Chart analysis data
▽

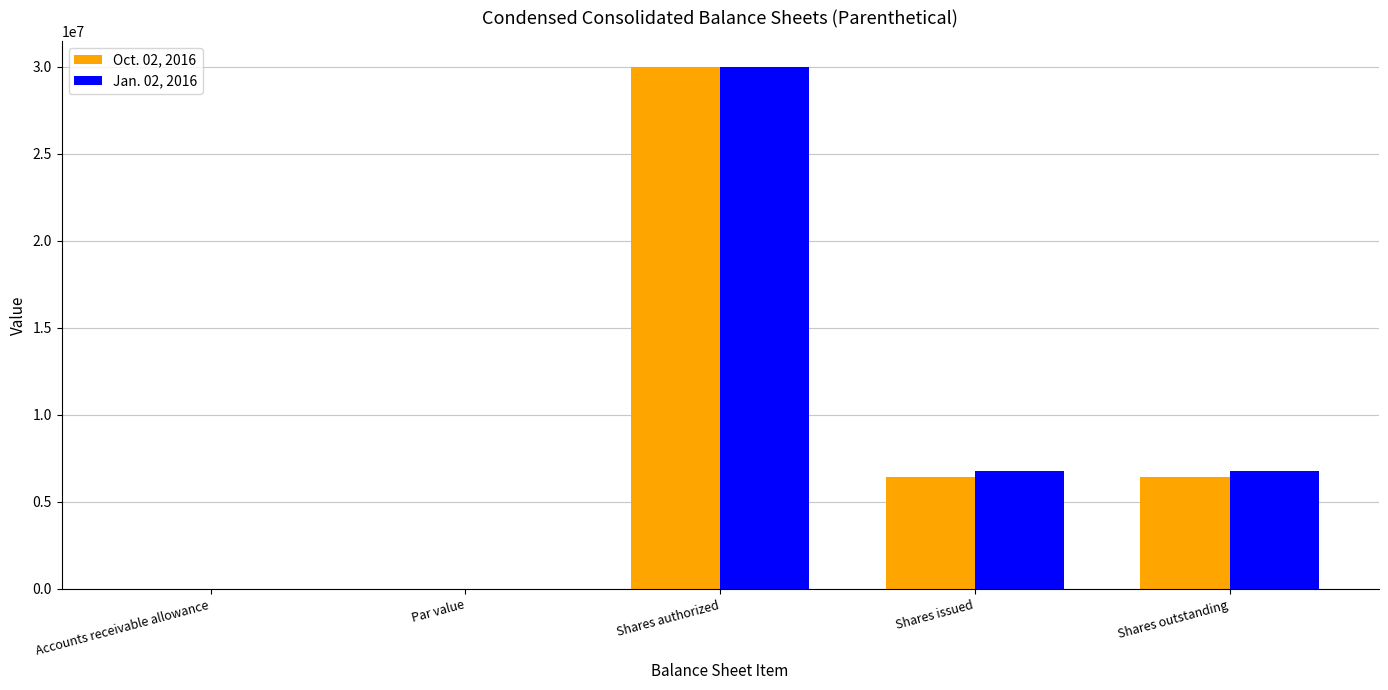

What are all the series names shown in the legend?

Oct. 02, 2016, Jan. 02, 2016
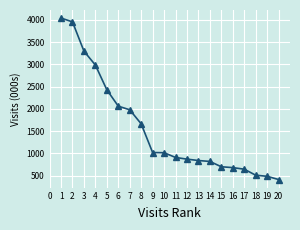

What is the change in value from 7 to 15?

-1280.1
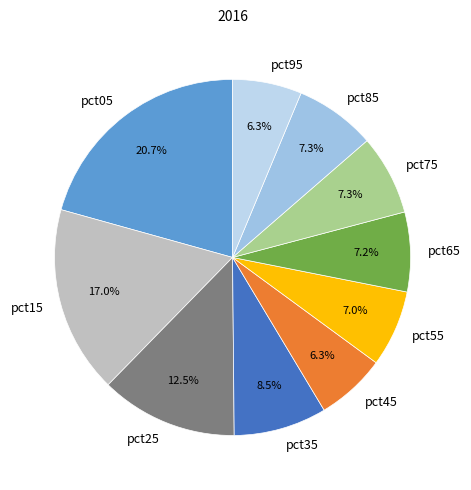

To the nearest percent, what percentage of the pie is pct15?

17%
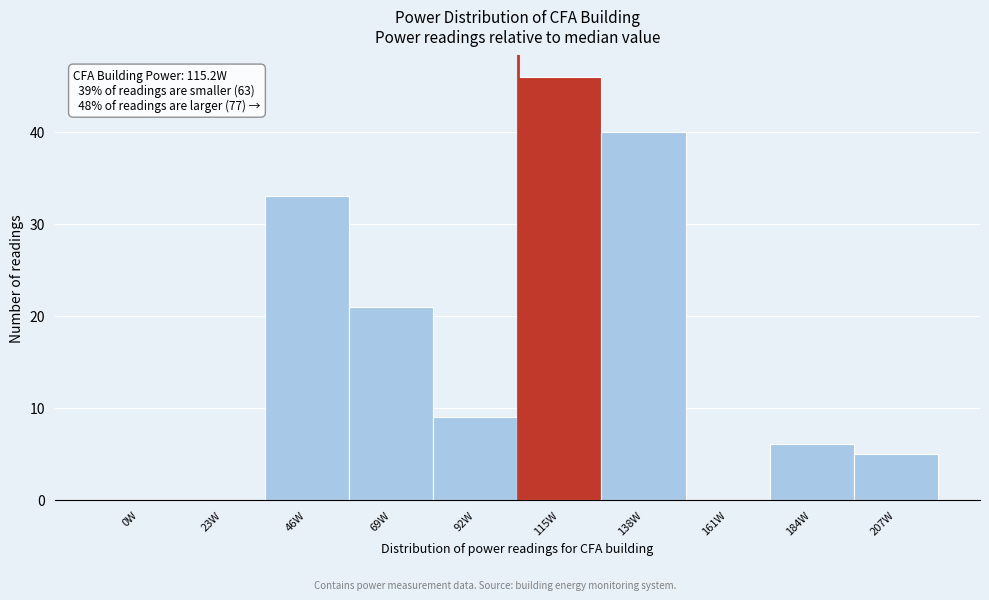

Reading right to left, list all the values displayed in this chart.

207W=5	184W=6	161W=0	138W=40	115W=46	92W=9	69W=21	46W=33	23W=0	0W=0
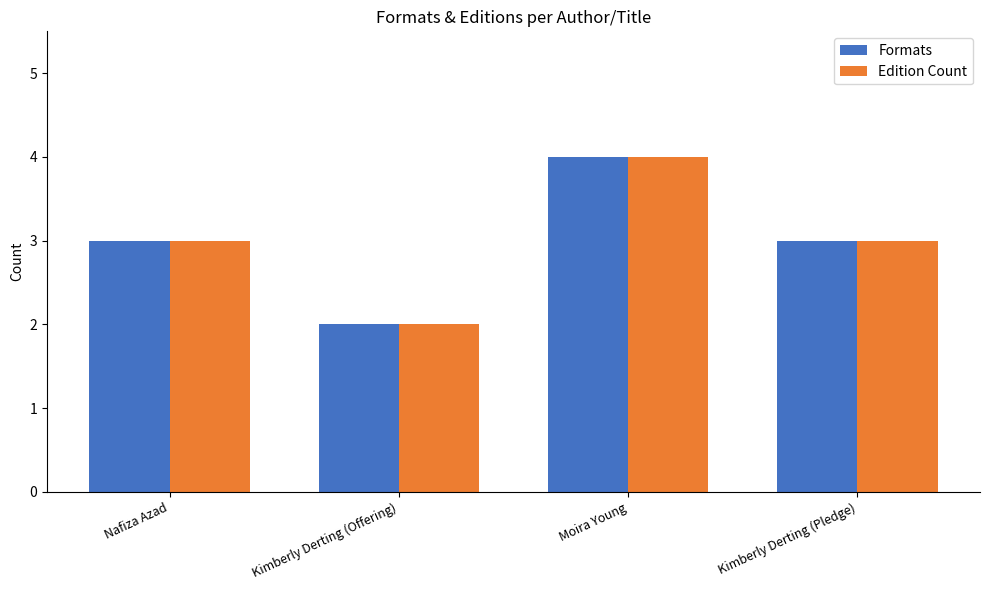

At which category does the chart reach its peak across all series?

Moira Young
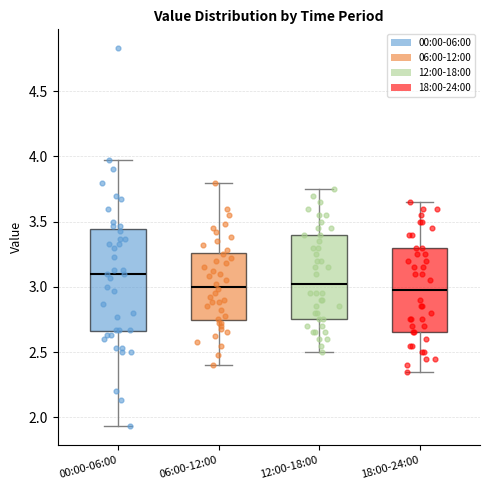

Reading left to right, read every box against the y-axis: the position of its median line, the range the box covers, and the ends of its whiskers. The values are not printed on the chart, so give them approximately, as read against the axis.

00:00-06:00: median 3.10, box 2.65 to 3.45, whiskers 1.95 to 3.95
06:00-12:00: median 3.00, box 2.75 to 3.25, whiskers 2.40 to 3.80
12:00-18:00: median 3.05, box 2.75 to 3.40, whiskers 2.50 to 3.75
18:00-24:00: median 3.00, box 2.65 to 3.30, whiskers 2.35 to 3.65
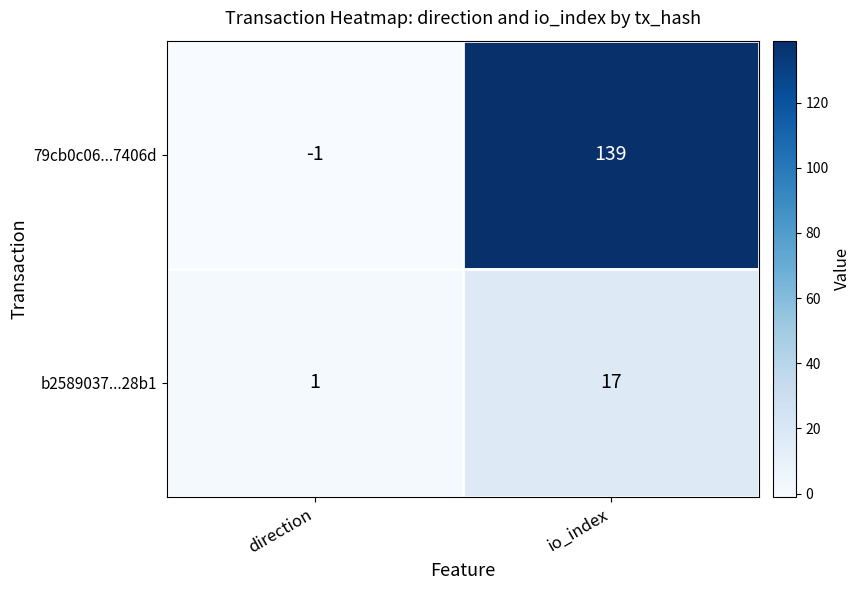

What is the sum of the 79cb0c06...7406d values at direction and io_index?

138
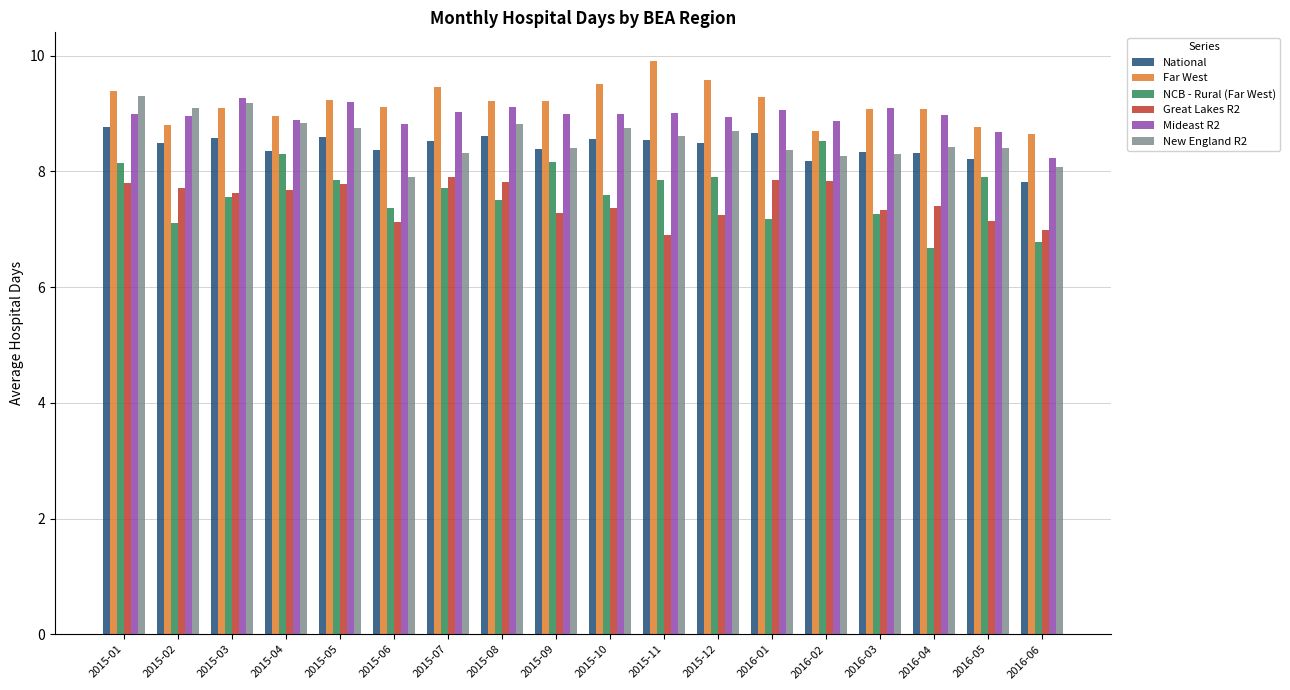

What is the spread (max minus min) of values at 2015-04?

1.3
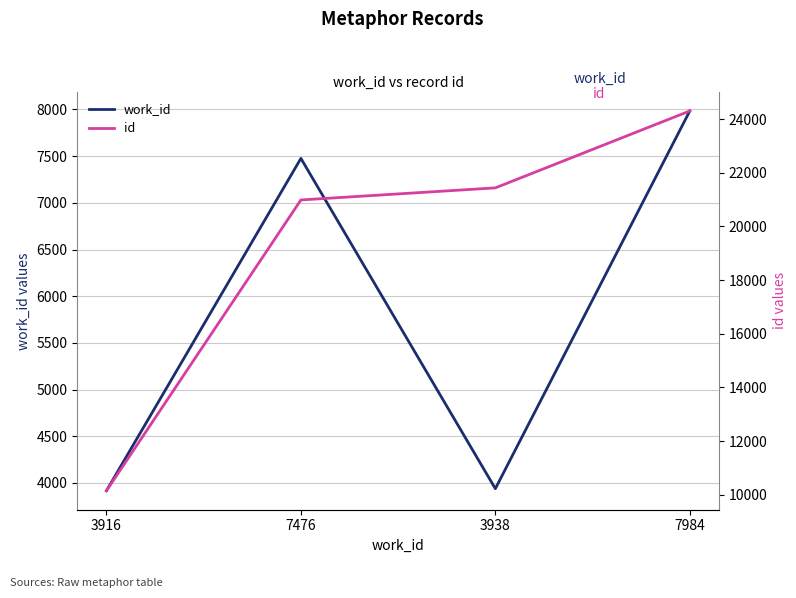

Between 3916 and 3938, which series saw the biggest shift?

id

△

Exercise
Switch every "chart" to "graph" across all the items above, changing nothing else. Write out the items again without the pictures.

Answer space
What are all the series names shown in the legend?

Oct. 02, 2016, Jan. 02, 2016

What is the change in value from 7 to 15?

-1280.1

To the nearest percent, what percentage of the pie is pct15?

17%

Reading right to left, list all the values displayed in this graph.

207W=5	184W=6	161W=0	138W=40	115W=46	92W=9	69W=21	46W=33	23W=0	0W=0

At which category does the graph reach its peak across all series?

Moira Young

Reading left to right, read every box against the y-axis: the position of its median line, the range the box covers, and the ends of its whiskers. The values are not printed on the graph, so give them approximately, as read against the axis.

00:00-06:00: median 3.10, box 2.65 to 3.45, whiskers 1.95 to 3.95
06:00-12:00: median 3.00, box 2.75 to 3.25, whiskers 2.40 to 3.80
12:00-18:00: median 3.05, box 2.75 to 3.40, whiskers 2.50 to 3.75
18:00-24:00: median 3.00, box 2.65 to 3.30, whiskers 2.35 to 3.65

What is the sum of the 79cb0c06...7406d values at direction and io_index?

138

What is the spread (max minus min) of values at 2015-04?

1.3

Between 3916 and 3938, which series saw the biggest shift?

id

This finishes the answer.